My son went to a total of 4 Trunk or Treats this year, and he got a ridiculous amount of candy.
Like, it’s literally more than he’d eat in a year — even if I let him eat everything he wanted.
I also bought so much stinkin’ candy for all the Trick or Treaters that were going to come to my door. We had exactly one Trick or Treater. *Eye Roll Emoji*
There is no way we are going to keep all that candy around the house. If it’s here, I’ll eat it, right?!?
I don’t, however, want to just throw it away. Someone — including me — paid a lot of money for that candy!
But, what do we do with all that excess candy?
Where To Donate Your Extra Halloween Candy
Local Schools — Check with local schools in your area.

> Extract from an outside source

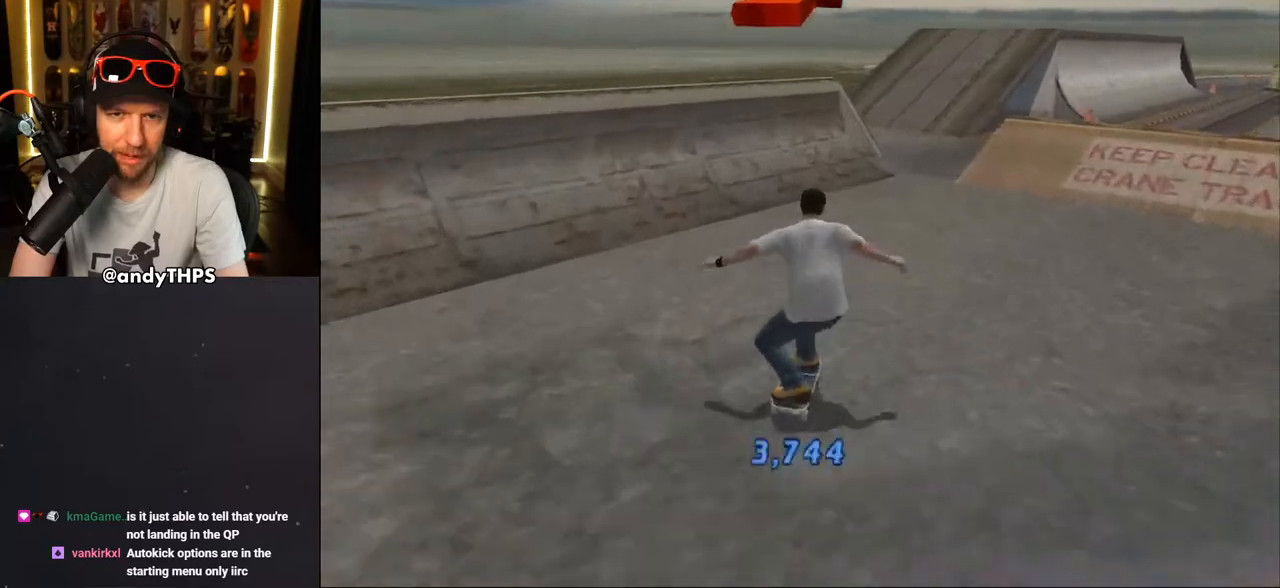
Gameplay with a controller (PlayStation layout); each line is a JSON object with the inputs held at the frame after it. "events" lists button and stick changes between this image and that frame as [ms after this image, input, new state], when the widget could be followed in between. Not read: L2 R2 START.
{"buttons": [], "left_stick": "center", "right_stick": "center", "events": [[33, "DPAD_LEFT", "down"], [33, "DPAD_UP", "down"], [167, "DPAD_LEFT", "up"], [167, "DPAD_UP", "up"], [250, "DPAD_UP", "down"], [383, "DPAD_LEFT", "down"], [417, "DPAD_LEFT", "up"], [433, "DPAD_UP", "up"], [483, "CROSS", "up"]]}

Some of them have “Snack Carts” where students can purchase treats throughout the year.
This money is then used by the school for student activities — like through PTA organizations.
Teachers also sometimes like to give out candy as incentives for their students. We all know that teachers shouldn’t be spending their own money on candy. They’d love the free donations!
Local Soup Kitchens — These organizations hand out a hot meal to people in need, usually daily. They can use the candy as a sort of dessert to go along with the meals.
Local Food Pantries — People can go to food pantries to get much needed staples for their kitchen. It would be a treat for parents to get candy for their kids.
Operation Shoebox — This nonprofit agency sends candy inside of every care package they send to deployed troops around the world.
You can send your excess candy in a gallon sized ziplock bag that you place inside a cardboard box to:
Operation Shoebox, 8360 East Highway 25, Belleview, FL 34420.
Ronald McDonald House Charities (RMHC) — This organization provides free housing for families in need while their child receives treatment in a hospital.
The national organization doesn’t take candy donations, but many of the local Ronald McDonald Houses will accept candy to give to families while they are staying there.
Small Food Donation Houses — Like those ‘Free Book’ little libraries, some communities have ‘Free Food’ little houses. You can leave non-perishable food items inside of them for people in need.
I’m sure they would be more than happy to receive candy.
Side note: If it’s hot, be careful leaving chocolate. It will, obviously, melt.